Skype, a big proponent of open networks and net neutrality, in a filing today with the Federal Communications Commission argued that net neutrality was “about growing the broadband ecosystem and preserving a borderless, open Internet” and said it would “promote investment, jobs and innovation.”
The company said that it “welcomes the Commission’s focus on preserving an open Internet and strongly supports the proposed six principles described in the Notice of Proposed Rulemaking (NPRM.)” Earlier, the FCC had come up with a framework pertaining to broadband and wireless networks and issues of network neutrality. The FCC has been seeking responses on sensitive and divisive issues such as reasonable network management.
Skype’s stance makes sense given that the company needs net neutrality to keep going and growing. In its filing (embedded at the end of the post), Skype argued:
Evidence suggests that carriers have the incentive and ability to harm innovation in the real-time communications application market, such as that made possible by Skype, either by outright blocking or more subtle forms of discrimination. Because these applications offer consumers additional choice and savings, they should not be delayed, obstructed or throttled by broadband access providers.
The filing didn’t say anything surprising. We all know that services such as Skype, YouTube and Twitter are the reasons people subscribe to broadband connections, and in order to keep the demand for faster (and more expensive) broadband connections, the technology industry needs to keep creating such applications.
Interestingly, Skype wants the FCC to keep the mobile broadband networks open, much like fixed-line broadband networks, but it understands the need for some sort of network management when it comes to wireless networks. The company wants the FCC to make sure that VoIP providers like it are allowed to offer their services over all kinds of networks.
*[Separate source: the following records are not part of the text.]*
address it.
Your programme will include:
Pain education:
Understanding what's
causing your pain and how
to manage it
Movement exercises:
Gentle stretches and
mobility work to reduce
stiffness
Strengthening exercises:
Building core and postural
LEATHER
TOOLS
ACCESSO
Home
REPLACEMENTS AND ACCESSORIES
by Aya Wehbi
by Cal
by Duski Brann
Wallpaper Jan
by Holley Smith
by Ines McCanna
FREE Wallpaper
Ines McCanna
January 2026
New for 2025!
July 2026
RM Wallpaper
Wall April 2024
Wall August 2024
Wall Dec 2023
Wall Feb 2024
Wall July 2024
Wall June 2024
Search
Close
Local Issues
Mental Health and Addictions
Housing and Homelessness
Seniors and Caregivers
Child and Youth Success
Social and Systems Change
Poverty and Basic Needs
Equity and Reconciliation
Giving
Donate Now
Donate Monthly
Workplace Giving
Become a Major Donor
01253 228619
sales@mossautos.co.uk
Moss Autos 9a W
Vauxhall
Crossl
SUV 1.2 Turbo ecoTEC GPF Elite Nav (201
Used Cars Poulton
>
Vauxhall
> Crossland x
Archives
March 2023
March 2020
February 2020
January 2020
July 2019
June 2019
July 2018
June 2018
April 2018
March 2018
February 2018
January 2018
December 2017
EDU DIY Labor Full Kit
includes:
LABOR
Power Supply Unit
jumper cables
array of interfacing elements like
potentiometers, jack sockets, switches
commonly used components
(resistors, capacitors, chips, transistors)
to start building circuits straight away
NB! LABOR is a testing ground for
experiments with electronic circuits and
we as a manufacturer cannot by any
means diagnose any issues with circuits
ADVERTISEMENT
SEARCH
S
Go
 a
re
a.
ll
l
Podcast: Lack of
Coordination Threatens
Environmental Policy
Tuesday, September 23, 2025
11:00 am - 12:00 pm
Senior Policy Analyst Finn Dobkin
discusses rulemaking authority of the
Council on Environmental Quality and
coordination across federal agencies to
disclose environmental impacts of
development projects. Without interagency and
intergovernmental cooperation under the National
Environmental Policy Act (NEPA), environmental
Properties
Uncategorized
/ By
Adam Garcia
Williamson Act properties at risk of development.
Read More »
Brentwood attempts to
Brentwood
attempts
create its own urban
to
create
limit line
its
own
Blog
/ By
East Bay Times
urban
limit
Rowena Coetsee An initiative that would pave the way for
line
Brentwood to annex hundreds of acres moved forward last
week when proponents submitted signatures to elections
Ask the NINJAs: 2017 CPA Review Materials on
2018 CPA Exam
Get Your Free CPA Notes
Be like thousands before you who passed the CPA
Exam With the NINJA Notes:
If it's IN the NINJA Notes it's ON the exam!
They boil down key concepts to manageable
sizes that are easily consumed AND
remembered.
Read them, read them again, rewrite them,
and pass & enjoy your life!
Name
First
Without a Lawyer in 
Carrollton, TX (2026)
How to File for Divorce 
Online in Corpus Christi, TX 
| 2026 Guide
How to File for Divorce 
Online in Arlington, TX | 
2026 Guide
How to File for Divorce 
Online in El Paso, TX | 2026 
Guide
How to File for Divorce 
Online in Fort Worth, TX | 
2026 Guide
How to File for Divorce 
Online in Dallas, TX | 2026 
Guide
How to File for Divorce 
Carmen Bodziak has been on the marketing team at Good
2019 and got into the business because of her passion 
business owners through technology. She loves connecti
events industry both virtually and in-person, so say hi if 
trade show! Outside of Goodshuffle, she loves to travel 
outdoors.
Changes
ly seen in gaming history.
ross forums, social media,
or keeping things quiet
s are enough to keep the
Skype believes that it should never be reasonable for any network operator, including wireless network operators, to block, throttle or degrade particular applications without regard to the network capacity such applications actually are consuming. Not all video applications, or peer-to-peer or VoIP applications, consume the same amount of bandwidth or place the same demands on network capacity. Skype, for example, optimizes its software application to adapt to network congestion and consume very few network resources — between 6 kbps and 40 kbps for a voice call depending on the level of network congestion, which is less than traditional POTS or other popular voice protocols.
Thus, simply blocking all VoIP applications in response to network congestion is an over broad practice not based on fact and should be viewed as unreasonable. In addition, blocking practices or network management practices that use categories such as “P2P” or “VoIP” are both over- and under-inclusive. Some P2P applications might consume large amounts of network resources, while others, such as Skype, do not. Some VoIP applications include video communications capabilities, while others do not.
Skype is but one example of a P2P application that both transcends the ‘voice’ category but is respectful of network resource issues and does not consume large amounts of bandwidth. The Commission should therefore reject network management practices that rely on these broad application descriptions because they do not bear any close relationship to actual demands placed on broadband networks.
In a post earlier this week, Stacey pointed to research by The Public Policy Institute of California that said broadband can boost economic development, but only up to a point. “Whatever positive effects broadband may have on employment growth, it did not result in either higher employment rates or higher pay for residents in areas where broadband expanded in the 1999–2006 period,” the study found.